Work to be completed — Would you quote every entry exactly, dropping only the pictures?

(Saved data entries)
------------------------------

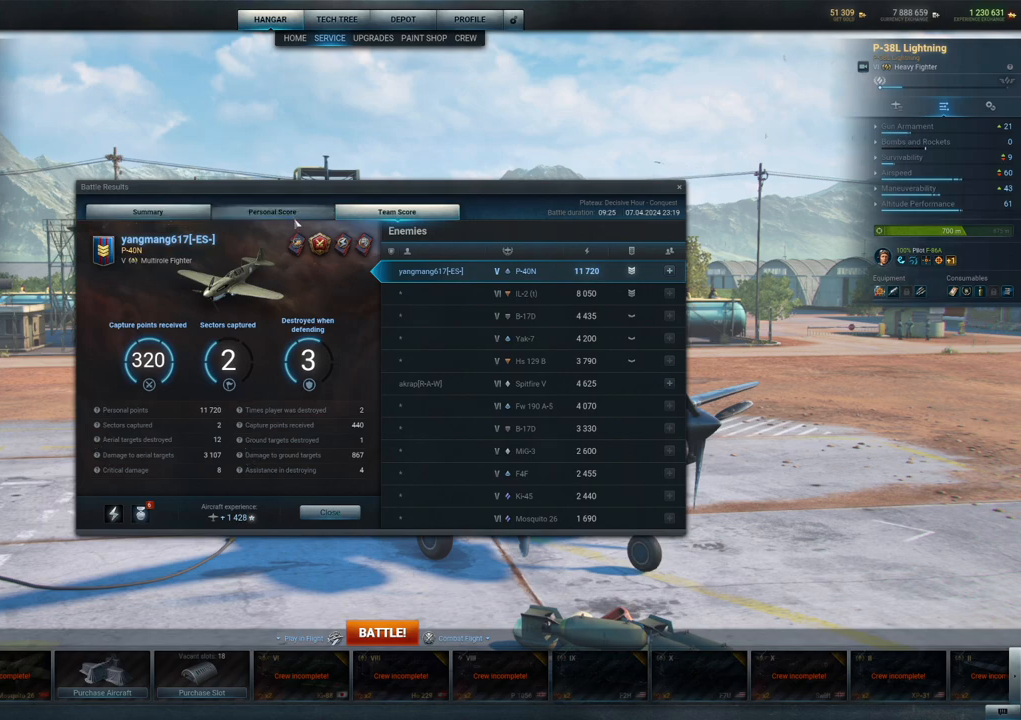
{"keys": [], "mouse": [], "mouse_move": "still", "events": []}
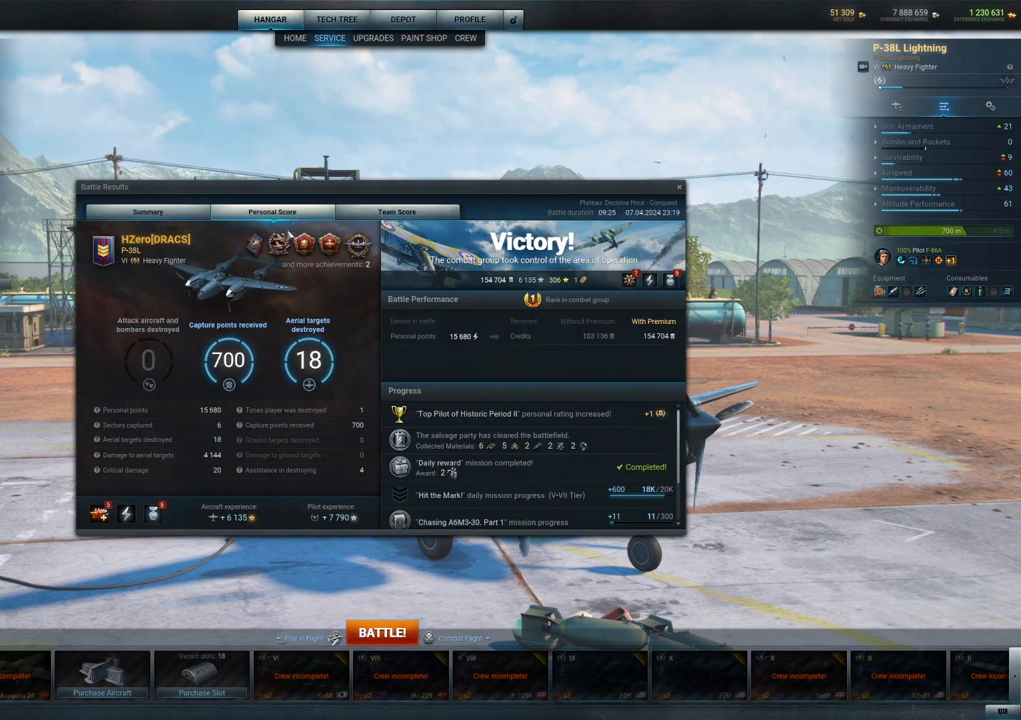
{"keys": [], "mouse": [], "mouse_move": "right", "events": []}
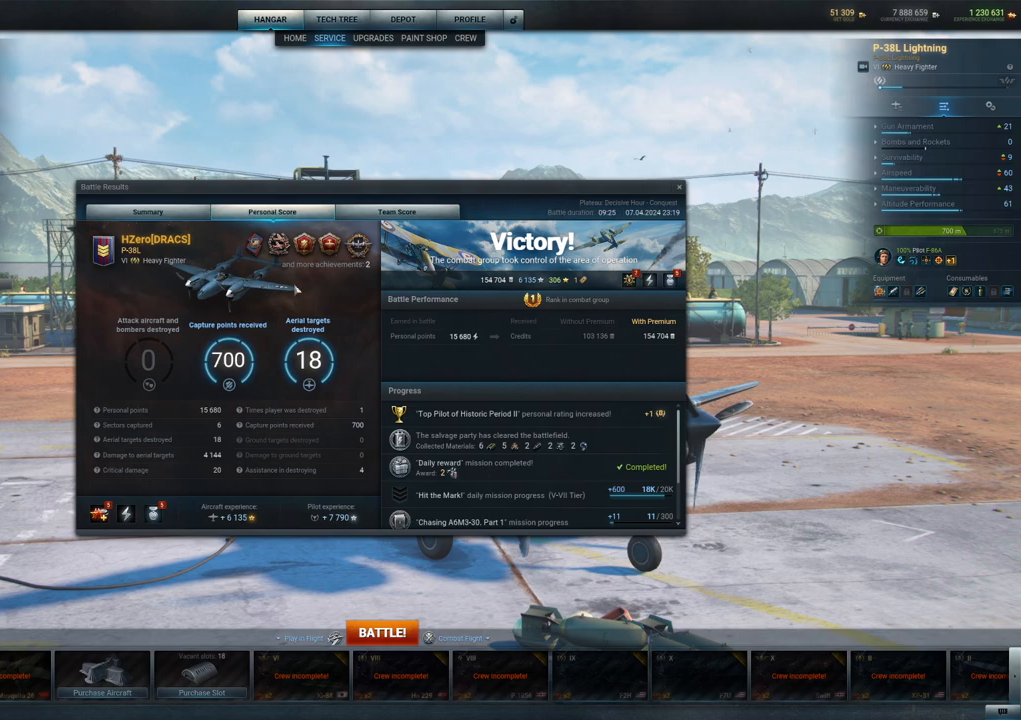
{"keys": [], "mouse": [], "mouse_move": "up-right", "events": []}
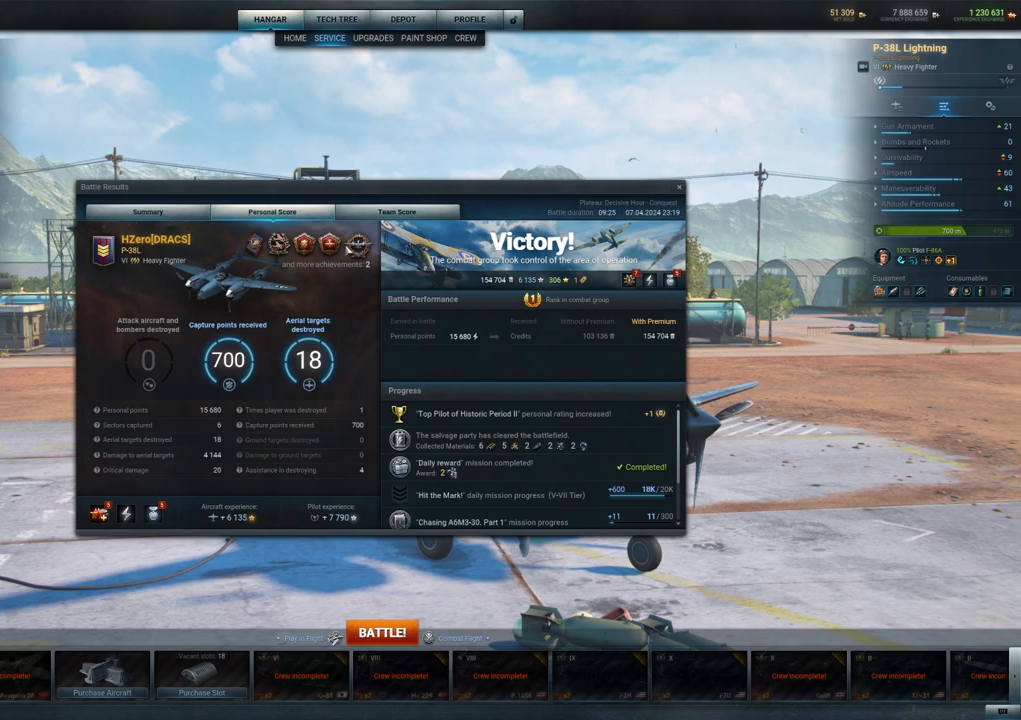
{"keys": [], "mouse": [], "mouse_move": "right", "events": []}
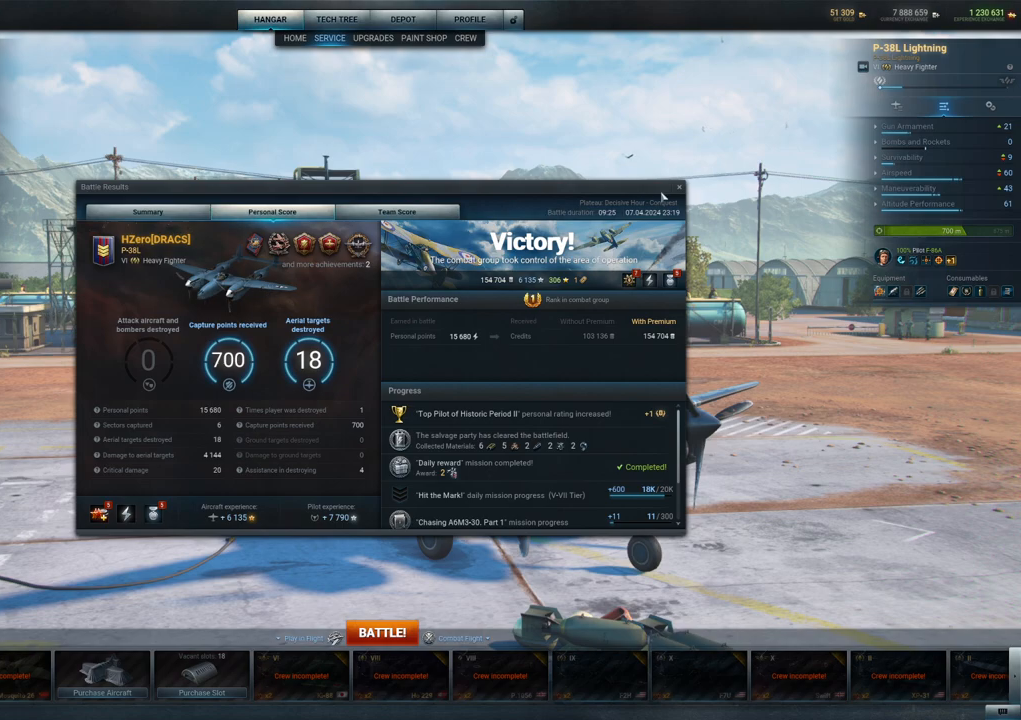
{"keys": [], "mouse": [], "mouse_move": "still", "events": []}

------------------------------

Task answer —
{"keys": [], "mouse": [], "mouse_move": "still", "events": []}
{"keys": [], "mouse": [], "mouse_move": "right", "events": []}
{"keys": [], "mouse": [], "mouse_move": "up-right", "events": []}
{"keys": [], "mouse": [], "mouse_move": "right", "events": []}
{"keys": [], "mouse": [], "mouse_move": "still", "events": []}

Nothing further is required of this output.